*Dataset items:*
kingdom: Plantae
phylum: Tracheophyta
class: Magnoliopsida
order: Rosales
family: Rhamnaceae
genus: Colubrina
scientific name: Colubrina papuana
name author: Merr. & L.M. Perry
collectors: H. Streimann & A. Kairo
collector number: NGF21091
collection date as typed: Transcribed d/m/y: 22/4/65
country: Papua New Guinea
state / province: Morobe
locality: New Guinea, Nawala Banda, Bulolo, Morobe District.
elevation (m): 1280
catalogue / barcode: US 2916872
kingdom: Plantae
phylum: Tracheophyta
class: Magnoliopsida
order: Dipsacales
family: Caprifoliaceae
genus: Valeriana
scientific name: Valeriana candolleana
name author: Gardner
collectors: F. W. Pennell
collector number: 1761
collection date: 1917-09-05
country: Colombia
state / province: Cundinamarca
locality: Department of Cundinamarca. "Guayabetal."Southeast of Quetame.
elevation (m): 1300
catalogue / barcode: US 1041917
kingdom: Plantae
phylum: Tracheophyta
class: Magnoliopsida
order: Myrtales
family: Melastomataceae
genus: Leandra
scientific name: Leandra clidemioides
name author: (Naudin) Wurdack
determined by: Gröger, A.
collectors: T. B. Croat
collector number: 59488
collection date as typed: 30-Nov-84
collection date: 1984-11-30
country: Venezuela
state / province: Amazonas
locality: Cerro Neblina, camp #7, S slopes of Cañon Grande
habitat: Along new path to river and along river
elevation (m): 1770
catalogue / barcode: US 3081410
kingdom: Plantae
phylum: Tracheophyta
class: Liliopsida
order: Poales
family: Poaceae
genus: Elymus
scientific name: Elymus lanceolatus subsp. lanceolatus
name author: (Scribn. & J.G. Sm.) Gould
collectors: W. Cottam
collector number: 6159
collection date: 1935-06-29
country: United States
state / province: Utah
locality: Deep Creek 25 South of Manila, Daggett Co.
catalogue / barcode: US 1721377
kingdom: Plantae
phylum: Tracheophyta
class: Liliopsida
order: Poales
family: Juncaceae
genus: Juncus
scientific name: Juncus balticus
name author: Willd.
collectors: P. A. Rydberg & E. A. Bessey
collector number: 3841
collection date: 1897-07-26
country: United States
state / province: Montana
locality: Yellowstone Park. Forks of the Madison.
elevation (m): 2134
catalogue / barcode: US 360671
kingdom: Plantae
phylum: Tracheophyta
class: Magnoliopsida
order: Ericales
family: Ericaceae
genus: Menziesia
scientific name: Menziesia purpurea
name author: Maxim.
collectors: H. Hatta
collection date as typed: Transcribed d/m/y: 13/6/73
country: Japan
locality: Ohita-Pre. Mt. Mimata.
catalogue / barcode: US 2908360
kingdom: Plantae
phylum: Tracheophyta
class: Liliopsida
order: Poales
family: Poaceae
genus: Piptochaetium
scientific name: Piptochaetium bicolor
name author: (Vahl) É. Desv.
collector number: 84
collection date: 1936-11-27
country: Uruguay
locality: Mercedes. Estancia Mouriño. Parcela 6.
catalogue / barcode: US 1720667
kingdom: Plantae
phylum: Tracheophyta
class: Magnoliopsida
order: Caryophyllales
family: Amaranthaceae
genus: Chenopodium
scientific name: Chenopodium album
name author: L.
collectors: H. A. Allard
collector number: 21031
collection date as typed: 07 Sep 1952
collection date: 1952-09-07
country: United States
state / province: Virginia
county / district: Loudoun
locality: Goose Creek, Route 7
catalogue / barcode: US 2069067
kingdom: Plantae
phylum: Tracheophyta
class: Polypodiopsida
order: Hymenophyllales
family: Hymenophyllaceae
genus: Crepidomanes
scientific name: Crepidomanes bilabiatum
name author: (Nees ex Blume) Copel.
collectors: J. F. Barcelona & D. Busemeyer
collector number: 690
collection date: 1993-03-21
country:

*WHAT THIS TASK INVOLVES:* Revise the lines above by changing every "locality" to "site", leaving everything else as it is.

*OUTPUT FOR THIS EXERCISE:*
kingdom: Plantae
phylum: Tracheophyta
class: Magnoliopsida
order: Rosales
family: Rhamnaceae
genus: Colubrina
scientific name: Colubrina papuana
name author: Merr. & L.M. Perry
collectors: H. Streimann & A. Kairo
collector number: NGF21091
collection date as typed: Transcribed d/m/y: 22/4/65
country: Papua New Guinea
state / province: Morobe
site: New Guinea, Nawala Banda, Bulolo, Morobe District.
elevation (m): 1280
catalogue / barcode: US 2916872
kingdom: Plantae
phylum: Tracheophyta
class: Magnoliopsida
order: Dipsacales
family: Caprifoliaceae
genus: Valeriana
scientific name: Valeriana candolleana
name author: Gardner
collectors: F. W. Pennell
collector number: 1761
collection date: 1917-09-05
country: Colombia
state / province: Cundinamarca
site: Department of Cundinamarca. "Guayabetal."Southeast of Quetame.
elevation (m): 1300
catalogue / barcode: US 1041917
kingdom: Plantae
phylum: Tracheophyta
class: Magnoliopsida
order: Myrtales
family: Melastomataceae
genus: Leandra
scientific name: Leandra clidemioides
name author: (Naudin) Wurdack
determined by: Gröger, A.
collectors: T. B. Croat
collector number: 59488
collection date as typed: 30-Nov-84
collection date: 1984-11-30
country: Venezuela
state / province: Amazonas
site: Cerro Neblina, camp #7, S slopes of Cañon Grande
habitat: Along new path to river and along river
elevation (m): 1770
catalogue / barcode: US 3081410
kingdom: Plantae
phylum: Tracheophyta
class: Liliopsida
order: Poales
family: Poaceae
genus: Elymus
scientific name: Elymus lanceolatus subsp. lanceolatus
name author: (Scribn. & J.G. Sm.) Gould
collectors: W. Cottam
collector number: 6159
collection date: 1935-06-29
country: United States
state / province: Utah
site: Deep Creek 25 South of Manila, Daggett Co.
catalogue / barcode: US 1721377
kingdom: Plantae
phylum: Tracheophyta
class: Liliopsida
order: Poales
family: Juncaceae
genus: Juncus
scientific name: Juncus balticus
name author: Willd.
collectors: P. A. Rydberg & E. A. Bessey
collector number: 3841
collection date: 1897-07-26
country: United States
state / province: Montana
site: Yellowstone Park. Forks of the Madison.
elevation (m): 2134
catalogue / barcode: US 360671
kingdom: Plantae
phylum: Tracheophyta
class: Magnoliopsida
order: Ericales
family: Ericaceae
genus: Menziesia
scientific name: Menziesia purpurea
name author: Maxim.
collectors: H. Hatta
collection date as typed: Transcribed d/m/y: 13/6/73
country: Japan
site: Ohita-Pre. Mt. Mimata.
catalogue / barcode: US 2908360
kingdom: Plantae
phylum: Tracheophyta
class: Liliopsida
order: Poales
family: Poaceae
genus: Piptochaetium
scientific name: Piptochaetium bicolor
name author: (Vahl) É. Desv.
collector number: 84
collection date: 1936-11-27
country: Uruguay
site: Mercedes. Estancia Mouriño. Parcela 6.
catalogue / barcode: US 1720667
kingdom: Plantae
phylum: Tracheophyta
class: Magnoliopsida
order: Caryophyllales
family: Amaranthaceae
genus: Chenopodium
scientific name: Chenopodium album
name author: L.
collectors: H. A. Allard
collector number: 21031
collection date as typed: 07 Sep 1952
collection date: 1952-09-07
country: United States
state / province: Virginia
county / district: Loudoun
site: Goose Creek, Route 7
catalogue / barcode: US 2069067
kingdom: Plantae
phylum: Tracheophyta
class: Polypodiopsida
order: Hymenophyllales
family: Hymenophyllaceae
genus: Crepidomanes
scientific name: Crepidomanes bilabiatum
name author: (Nees ex Blume) Copel.
collectors: J. F. Barcelona & D. Busemeyer
collector number: 690
collection date: 1993-03-21
country:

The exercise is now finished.